Some are even making businesses out of it, offering free delivery for weekly prepped meal orders. Farm-to-table restaurants, organic grocery shops, fresh and pressed juice and shake stands and healthy kitchens are also growing establishments.
Aside from a healthy diet, some millennials are also incorporating nutritional supplements, body wraps and ankle weights into their schedule to help lose weight faster.
Millennials are known for being multitaskers, fast-paced, pioneers and trendsetters, but are also the first to get bored and move on to newer movements. Our fashion trends evolve just as frequently as Kylie K releases new cosmetic products.
Athletic industry brands such as Nike, Adidas, Underarmour, etc. have stepped up their game by producing gear and clothing that cater to our preferences and tastes. It has been dubbed as the “athleisure” trend and looks like it won’t be going anywhere anytime soon.
“…it’s much more than a fashion fad it’s about wearing what is functional, practical and allows them to fit in as much healthy activity as they can” shares CEO of Stylerunner, a leading active wear e-retailer, Julie Stevanja.
#OOTDs now include workout ensembles.
If it weren’t for social media, would millennials still sweat out as hard? Technology is certainly here to stay and it’s being used for more than just publicizing your robust routine.
Those who simply do not have the luxury or means of maintaining a gym membership rely on apps and technological fitness advancements such as FitBit and Endomondo. Want to run for a cause? There’s Charity Miles for that.
Some incorporate fitness into their everyday lives by opting to walk short distances, choosing cycling over motorcycles and commuting, or climbing stairs rather than getting on escalators.
Fitness activities like Zumba, yoga, Ride Revolution (think indoor cycling, with EDM vibes) and interactive gyms that feel and function like an arcade make those early wakeup calls to the gym worth it.
Technology has become a stimulus rather than an excuse to stay idle.
The Real Drill
If a millennial could get away with being active outside the fitness center, they would. We are, after all, the generation who’s always on the go. Exercising has developed into a social event where “fun and challenging” is more appealing than “calm and relaxing”.
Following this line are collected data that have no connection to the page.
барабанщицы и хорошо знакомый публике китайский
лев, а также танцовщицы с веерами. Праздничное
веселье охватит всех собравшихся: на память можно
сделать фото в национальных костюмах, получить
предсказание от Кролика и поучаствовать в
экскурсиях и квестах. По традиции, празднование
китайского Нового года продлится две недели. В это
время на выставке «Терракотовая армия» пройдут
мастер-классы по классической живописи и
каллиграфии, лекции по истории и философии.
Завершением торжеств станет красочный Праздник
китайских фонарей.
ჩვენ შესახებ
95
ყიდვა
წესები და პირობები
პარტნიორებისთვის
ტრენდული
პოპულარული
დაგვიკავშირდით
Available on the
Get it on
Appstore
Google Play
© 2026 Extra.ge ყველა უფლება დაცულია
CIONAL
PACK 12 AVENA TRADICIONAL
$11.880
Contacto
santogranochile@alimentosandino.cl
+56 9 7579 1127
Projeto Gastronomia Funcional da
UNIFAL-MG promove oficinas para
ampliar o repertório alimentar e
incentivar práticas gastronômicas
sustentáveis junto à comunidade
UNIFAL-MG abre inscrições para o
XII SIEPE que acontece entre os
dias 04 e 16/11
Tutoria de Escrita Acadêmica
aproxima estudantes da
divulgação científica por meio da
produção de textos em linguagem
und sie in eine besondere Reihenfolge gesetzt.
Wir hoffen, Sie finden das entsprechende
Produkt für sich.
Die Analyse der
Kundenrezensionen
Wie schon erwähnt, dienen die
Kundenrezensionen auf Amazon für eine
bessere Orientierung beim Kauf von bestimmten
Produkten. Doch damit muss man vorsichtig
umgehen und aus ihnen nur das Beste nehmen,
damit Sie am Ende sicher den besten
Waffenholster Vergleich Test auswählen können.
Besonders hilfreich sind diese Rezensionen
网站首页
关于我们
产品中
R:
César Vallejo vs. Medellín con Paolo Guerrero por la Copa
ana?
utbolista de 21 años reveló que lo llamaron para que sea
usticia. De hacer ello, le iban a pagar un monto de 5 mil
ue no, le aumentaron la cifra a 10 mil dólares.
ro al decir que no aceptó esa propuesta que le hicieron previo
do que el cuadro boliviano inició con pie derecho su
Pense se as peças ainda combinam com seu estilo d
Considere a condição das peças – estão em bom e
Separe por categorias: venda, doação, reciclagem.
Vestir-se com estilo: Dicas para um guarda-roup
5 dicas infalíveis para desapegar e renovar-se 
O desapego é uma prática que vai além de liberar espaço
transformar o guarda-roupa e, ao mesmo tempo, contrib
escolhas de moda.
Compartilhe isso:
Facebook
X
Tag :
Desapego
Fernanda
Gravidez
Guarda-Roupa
An annual report by Sporting Goods Manufacturers Association reveals that millennials are more likely to partake in a physical activity that values togetherness more than the competition.
Events like Tough Mudder, Color Run, and Spartan Race have participants by the thousands. Why run on the treadmill for an hour when you can muddle through a muddy obstacle course with friends?
Is your partner a fitness buff too? Book those hiking, bungee jumping, biking and marathon dates. Talk about the ultimate trust activity.
Terms such as “too tired”, “busy” or “unmotivated” are no longer existent in a millennial’s vocabulary. Gen Y people are so motivated that 82 percent of gym members continue exercising at home regularly.
Nobody finds joy in sweating and soreness like millennials do. I wouldn’t be surprised of some of them ended up being professionals at something they started as a hobby and a habit. There’s no better sensation than seeing our reflection and loving how we feel and what we see.